His suggestion was to remove the existing transformers and replace with ELV such as light tech LET-60. I know this driver / lamp combination to work well and I'm fine doing it, but it's really a waste of time and money in my opinion to change out a whole bunch of mag transformers. 

This is the most peculiar thing I've heard in a long time. I'm so accustomed to watching out for minimum loads when using solid state drivers, switches and dimmers. But I've NEVER heard of a minimum load requirement with a magnetic transformer and I don't agree with it one bit. Especially overheating by under loading. Sounds like complete nonsense to me, so I'm very eager to hear what people think on this. 

No disrespect intended towards Elco or their tech support department. I really appreciate their accessibility. 

RL


----------



## SWDweller (Dec 9, 2020)

I wish I could help. This is news to me, seems wrong but the only way to find out would be take a transformer and light load it and see if the temp climbed..


----------



## splatz (May 23, 2015)

I am not at all certain, but I am definitely thinking you're right to be doubtful, and he's wrong about magnetic transformers.

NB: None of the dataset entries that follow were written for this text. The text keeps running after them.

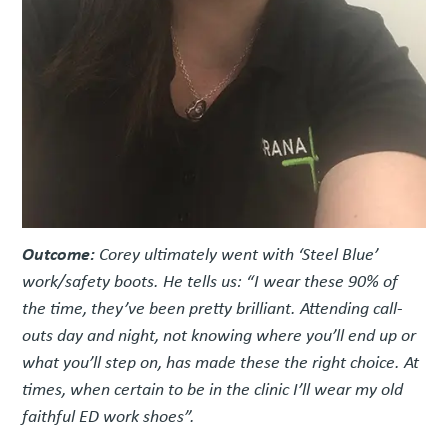
Outcome:
Corey ultimately went with ‘Steel Blue’
work/safety boots. He tells us: “I wear these 90% of
the time, they’ve been pretty brilliant. Attending call-
outs day and night, not knowing where you’ll end up or
what you’ll step on, has made these the right choice. At
times, when certain to be in the clinic I’ll wear my old
faithful ED work shoes”.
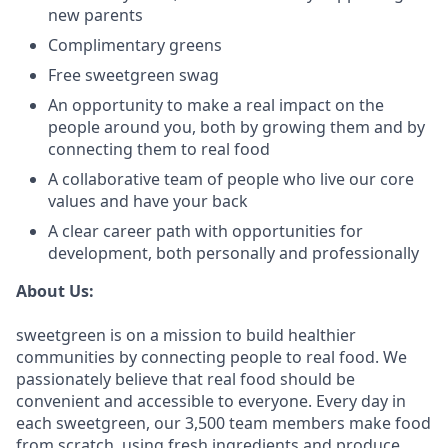
new parents
Complimentary greens
Free sweetgreen swag
An opportunity to make a real impact on the
people around you, both by growing them and by
connecting them to real food
A collaborative team of people who live our core
values and have your back
A clear career path with opportunities for
development, both personally and professionally
About Us:
sweetgreen is on a mission to build healthier
communities by connecting people to real food. We
passionately believe that real food should be
convenient and accessible to everyone. Every day in
each sweetgreen, our 3,500 team members make food
from scratch, using fresh ingredients and produce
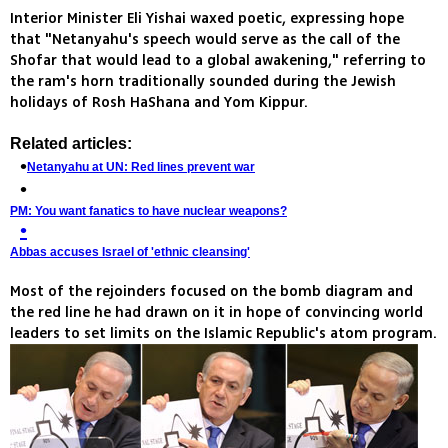
Interior Minister Eli Yishai waxed poetic, expressing hope
that "Netanyahu's speech would serve as the call of the
Shofar that would lead to a global awakening," referring to
the ram's horn traditionally sounded during the Jewish
holidays of Rosh HaShana and Yom Kippur.
Related articles:
Netanyahu at UN: Red lines prevent war
PM: You want fanatics to have nuclear weapons?
Abbas accuses Israel of 'ethnic cleansing'
Most of the rejoinders focused on the bomb diagram and
the red line he had drawn on it in hope of convincing world
leaders to set limits on the Islamic Republic's atom program.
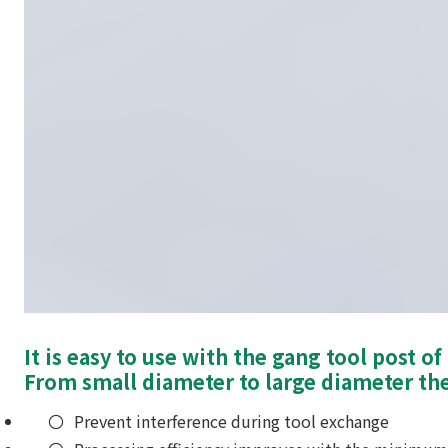
It is easy to use with the gang tool post o
From small diameter to large diameter the
Prevent interference during tool exchange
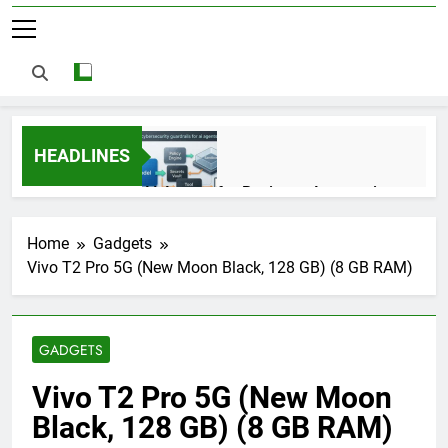
HEADLINES
AI Agents for Business Automation:
Cloud Workflows, Tools, Security, and
ROI in 2026
3 Months Ago
Home
Gadgets
Vivo T2 Pro 5G (New Moon Black, 128 GB) (8 GB RAM)
AI Agents in Cybersecurity: Secure
Autonomous Workflows in 2026
GADGETS
3 Months Ago
Vivo T2 Pro 5G (New Moon
Black, 128 GB) (8 GB RAM)
NIST Privacy Framework: Complete
Guide, Importance, Use Cases &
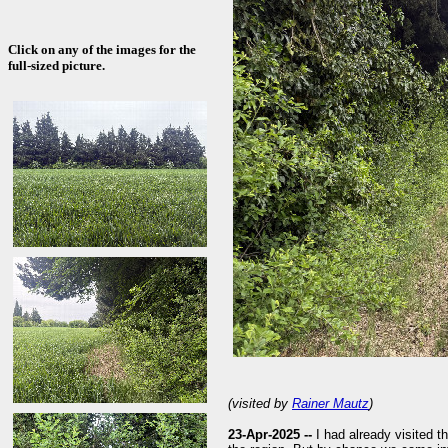
Click on any of the images for the
full-sized picture.
(visited by
Rainer Mautz
)
23-Apr-2025 --
I had already visited th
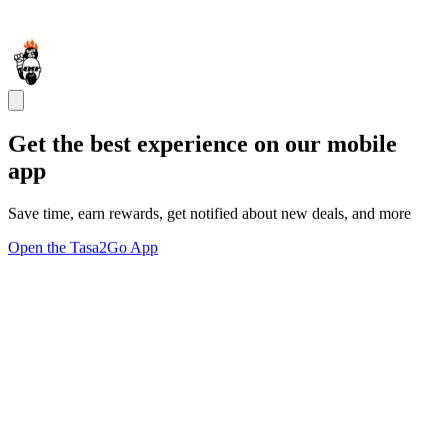
Get the best experience on our mobile
app
Save time, earn rewards, get notified about new deals, and more
Open the Tasa2Go App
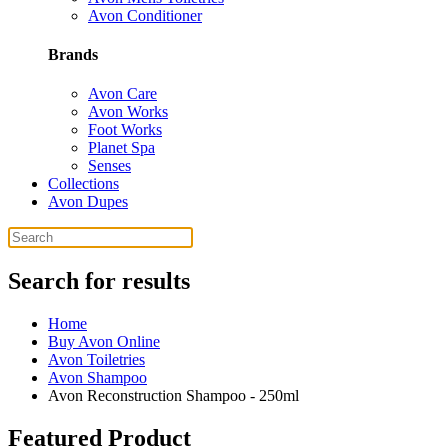
Avon Conditioner
Brands
Avon Care
Avon Works
Foot Works
Planet Spa
Senses
Collections
Avon Dupes
Search for results
Home
Buy Avon Online
Avon Toiletries
Avon Shampoo
Avon Reconstruction Shampoo - 250ml
Featured Product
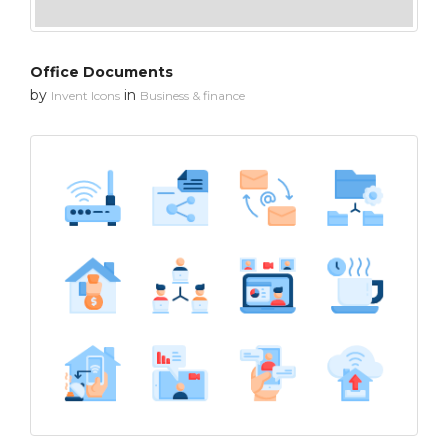
Office Documents
by
in
Invent Icons
Business & finance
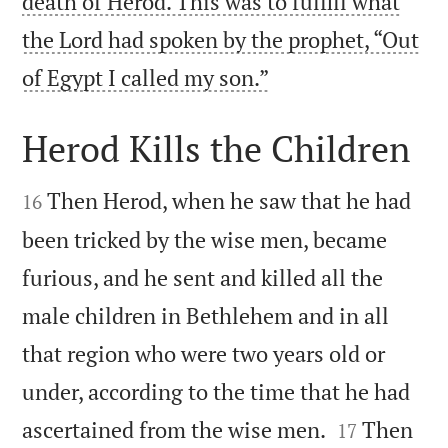
death of Herod. This was to fulfill what
the Lord had spoken by the prophet, “Out

of Egypt I called my son.”
Herod Kills the Children


Then Herod, when he saw that he had
16
been tricked by the wise men, became
furious, and he sent and killed all the
male children in Bethlehem and in all
that region who were two years old or
under, according to the time that he had


ascertained from the wise men.
Then
17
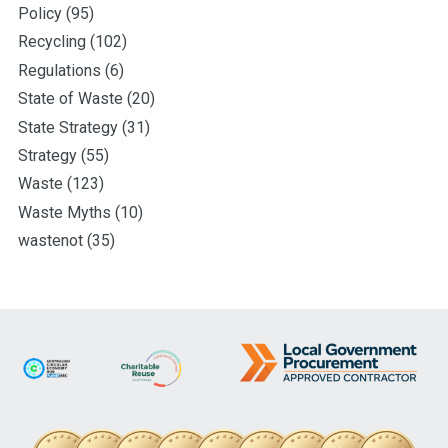
Policy
(95)
Recycling
(102)
Regulations
(6)
State of Waste
(20)
State Strategy
(31)
Strategy
(55)
Waste
(123)
Waste Myths
(10)
wastenot
(35)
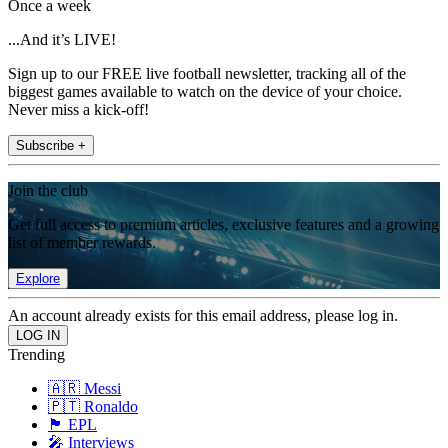
Once a week
...And it’s LIVE!
Sign up to our FREE live football newsletter, tracking all of the
biggest games available to watch on the device of your choice.
Never miss a kick-off!
Subscribe +
Join the club
Get full access to premium articles, exclusive features and a growing
list of member rewards.
Explore
An account already exists for this email address, please log in.
Trending
🇦🇷 Messi
🇵🇹 Ronaldo
🏴󠁧󠁢󠁥󠁮󠁧󠁿 EPL
🎤 Interviews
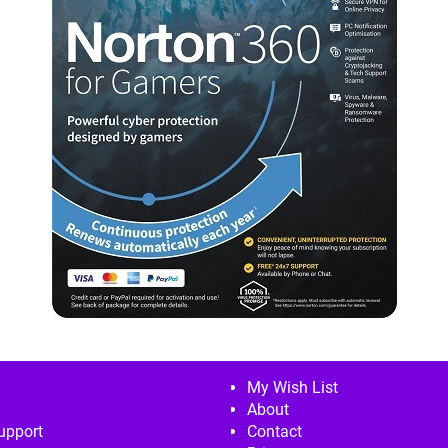
My Wish List
About
upport
Contact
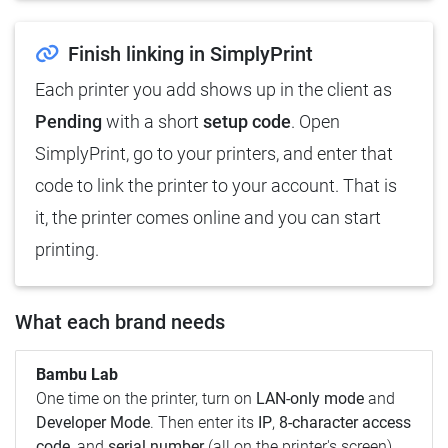
Finish linking in SimplyPrint
Each printer you add shows up in the client as
Pending
with a short
setup code
. Open
SimplyPrint, go to your printers, and enter that
code to link the printer to your account. That is
it, the printer comes online and you can start
printing.
What each brand needs
Bambu Lab
One time on the printer, turn on
LAN-only mode
and
Developer Mode
. Then enter its
IP
,
8-character access
code
, and
serial number
(all on the printer's screen).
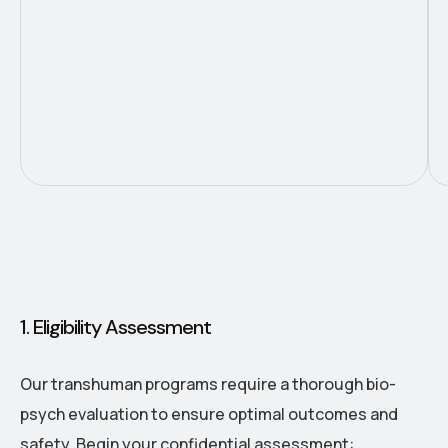
1. Eligibility Assessment
Our transhuman programs require a thorough bio-
psych evaluation to ensure optimal outcomes and
safety. Begin your confidential assessment:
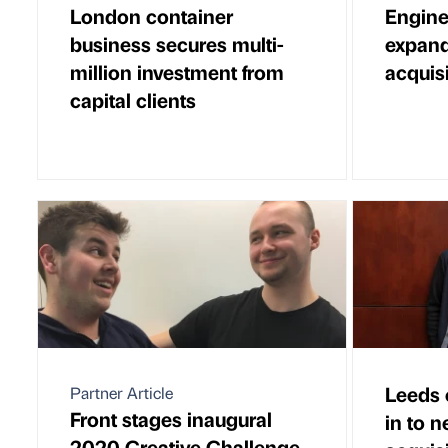
London container
Engine
business secures multi-
expand
million investment from
acquis
capital clients
Leeds 
Partner Article
Front stages inaugural
in to 
2020 Creative Challenge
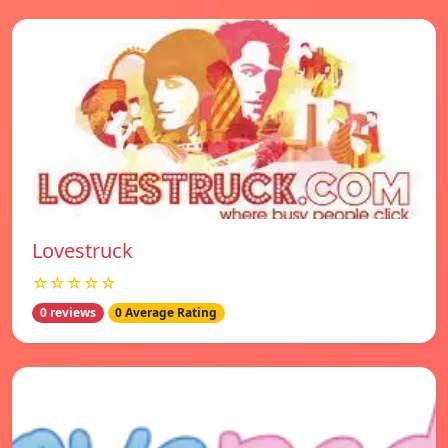
Lovestruck
☆☆☆☆☆
0 reviews
0 Average Rating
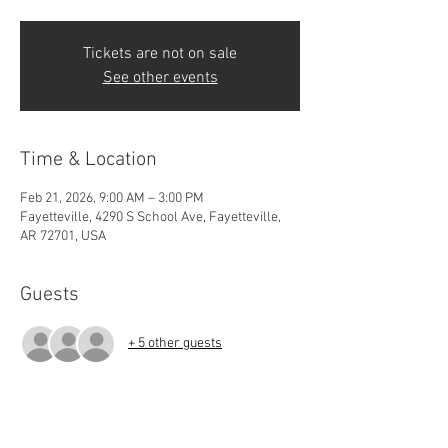
Tickets are not on sale
See other events
Time & Location
Feb 21, 2026, 9:00 AM – 3:00 PM
Fayetteville, 4290 S School Ave, Fayetteville,
AR 72701, USA
Guests
+ 5 other guests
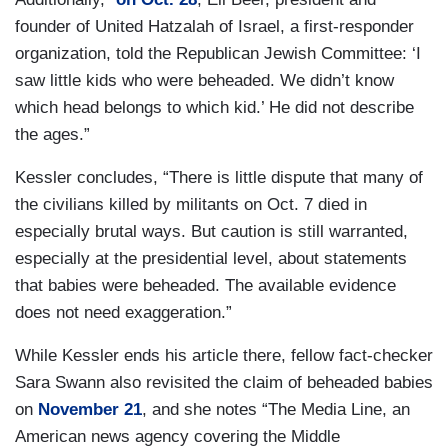
founder of United Hatzalah of Israel,
a first-responder
organization,
told the Republican Jewish Committee: ‘I
saw little kids who were beheaded. We didn’t know
which head belongs to which kid.’ He did not describe
the ages.”
Kessler concludes, “There is little dispute that many of
the civilians killed by militants on Oct. 7 died in
especially brutal ways. But caution is still warranted,
especially at the presidential level, about statements
that babies were beheaded. The available evidence
does not need exaggeration.”
While Kessler ends his article there, fellow fact-checker
Sara Swann also revisited the claim of beheaded babies
on
November 21
, and she notes “The Media Line, an
American news agency covering the Middle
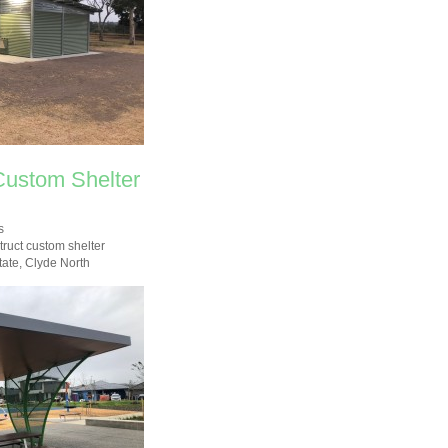
Custom Shelter
s
ruct custom shelter
tate, Clyde North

http://www.semperfipowersupply.com/kb/uploads/doc/cases/mag_diff_elec.pdf


----------



## gpop (May 14, 2018)

Transformer losses will be converted into heat. If you look at it based on cost to run then your transformer looses may be higher than your load. Add the extra cost to dissipate the heat and your led cost savings dropped from 32 watt per light to maybe less then 20. The higher the load the less the transformer looses count as a percentage towards the total load.


----------



## Almost Retired (Sep 14, 2021)

Ryanlacey said:


> Hi guys,
> 
> I had a really interesting conversation with the tech support at Elco lighting the other day that I'm just dying to get some comments on.
> 
> ...


Its been 4 months. Do you have an update? any kind of results ?


----------